- _Instruction_:
Repeat the lines of the data that follow, please, starting at the first and stopping after the one with "[201,440,262,455] (satillite) ->".

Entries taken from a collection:
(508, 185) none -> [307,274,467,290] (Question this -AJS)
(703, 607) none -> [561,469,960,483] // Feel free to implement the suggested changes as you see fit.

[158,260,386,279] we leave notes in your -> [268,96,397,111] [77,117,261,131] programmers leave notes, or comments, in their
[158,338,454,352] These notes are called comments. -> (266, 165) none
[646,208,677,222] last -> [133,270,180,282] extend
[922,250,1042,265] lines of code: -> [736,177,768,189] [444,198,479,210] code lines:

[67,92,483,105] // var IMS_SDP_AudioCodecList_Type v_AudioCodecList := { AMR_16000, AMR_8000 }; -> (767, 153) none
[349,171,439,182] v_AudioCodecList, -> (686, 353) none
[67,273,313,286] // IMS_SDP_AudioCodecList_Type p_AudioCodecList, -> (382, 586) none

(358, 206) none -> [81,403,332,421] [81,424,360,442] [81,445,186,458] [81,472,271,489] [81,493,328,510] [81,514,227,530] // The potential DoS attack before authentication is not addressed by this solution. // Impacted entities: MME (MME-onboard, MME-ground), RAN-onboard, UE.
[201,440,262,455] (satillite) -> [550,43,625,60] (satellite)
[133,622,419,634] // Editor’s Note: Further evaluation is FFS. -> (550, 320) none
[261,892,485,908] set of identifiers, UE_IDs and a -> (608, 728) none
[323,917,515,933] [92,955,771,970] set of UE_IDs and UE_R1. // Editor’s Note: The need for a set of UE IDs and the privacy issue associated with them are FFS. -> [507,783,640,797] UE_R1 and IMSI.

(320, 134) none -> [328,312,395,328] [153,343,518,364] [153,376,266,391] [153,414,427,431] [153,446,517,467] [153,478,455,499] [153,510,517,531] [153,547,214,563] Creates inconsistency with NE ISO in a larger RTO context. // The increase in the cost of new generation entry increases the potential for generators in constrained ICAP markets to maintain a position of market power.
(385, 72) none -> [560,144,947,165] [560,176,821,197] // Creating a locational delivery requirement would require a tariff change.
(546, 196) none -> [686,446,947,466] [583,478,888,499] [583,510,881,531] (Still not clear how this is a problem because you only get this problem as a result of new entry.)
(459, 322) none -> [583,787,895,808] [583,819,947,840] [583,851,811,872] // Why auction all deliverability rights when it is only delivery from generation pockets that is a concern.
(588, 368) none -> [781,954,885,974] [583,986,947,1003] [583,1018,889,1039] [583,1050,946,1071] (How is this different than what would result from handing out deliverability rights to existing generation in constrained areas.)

- _Written solution_:
(508, 185) none -> [307,274,467,290] (Question this -AJS)
(703, 607) none -> [561,469,960,483] // Feel free to implement the suggested changes as you see fit.

[158,260,386,279] we leave notes in your -> [268,96,397,111] [77,117,261,131] programmers leave notes, or comments, in their
[158,338,454,352] These notes are called comments. -> (266, 165) none
[646,208,677,222] last -> [133,270,180,282] extend
[922,250,1042,265] lines of code: -> [736,177,768,189] [444,198,479,210] code lines:

[67,92,483,105] // var IMS_SDP_AudioCodecList_Type v_AudioCodecList := { AMR_16000, AMR_8000 }; -> (767, 153) none
[349,171,439,182] v_AudioCodecList, -> (686, 353) none
[67,273,313,286] // IMS_SDP_AudioCodecList_Type p_AudioCodecList, -> (382, 586) none

(358, 206) none -> [81,403,332,421] [81,424,360,442] [81,445,186,458] [81,472,271,489] [81,493,328,510] [81,514,227,530] // The potential DoS attack before authentication is not addressed by this solution. // Impacted entities: MME (MME-onboard, MME-ground), RAN-onboard, UE.
[201,440,262,455] (satillite) -> [550,43,625,60] (satellite)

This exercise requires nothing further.